Self-Attribution Bias
Bias Type: Cognitive
Self-attribution bias refers to the tendency of people to ascribe their successes to innate talents while blaming failures on outside influences. If an investment does well, that success is due to the investment talent of the investor; if an investment does poorly, that failure was due to external forces.
Confirmation Bias
Bias Type: Cognitive
Confirmation bias occurs when investors observe, overvalue, or actively seek out information that confirms their investment ideas, while ignoring or devaluing evidence that might discount their investment ideas.
Overconfidence Bias
Bias Type: Cognitive and Emotional
Overconfidence is best described as unwarranted faith in one's own thoughts and abilities--which contains both cognitive and emotional elements. Overconfidence manifests itself in investors' overestimation of the quality of their judgments.
Illusion of Control Bias
Bias Type: Cognitive
The illusion of control bias occurs when investors believe that they can control or, at least, influence investment outcomes when, in fact, they cannot.
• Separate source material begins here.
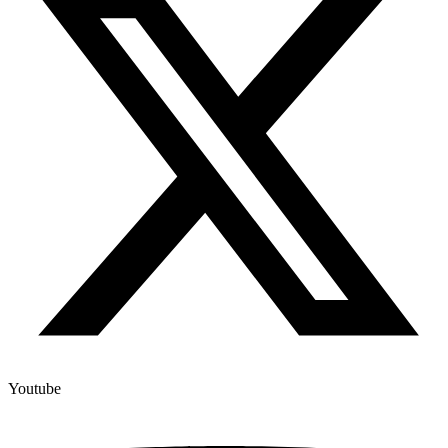
Youtube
Investors who are subject to illusion of control bias often believe that the best way to manage an investment portfolio is to constantly adjust it.
Self-Control Bias
Bias Type: Emotional
Self-control bias is the tendency to consume today at the expense of saving for tomorrow. The primary concern for advisors with clients having this bias is a high risk tolerance coupled with high spending.
Optimism Bias
Bias Type: Emotional
Many overly optimistic investors believe that bad investments will not happen to them--they will only afflict "others." Such an illusion can damage portfolios because people fail to mindfully acknowledge the potential for adverse consequences in the investment decisions they make.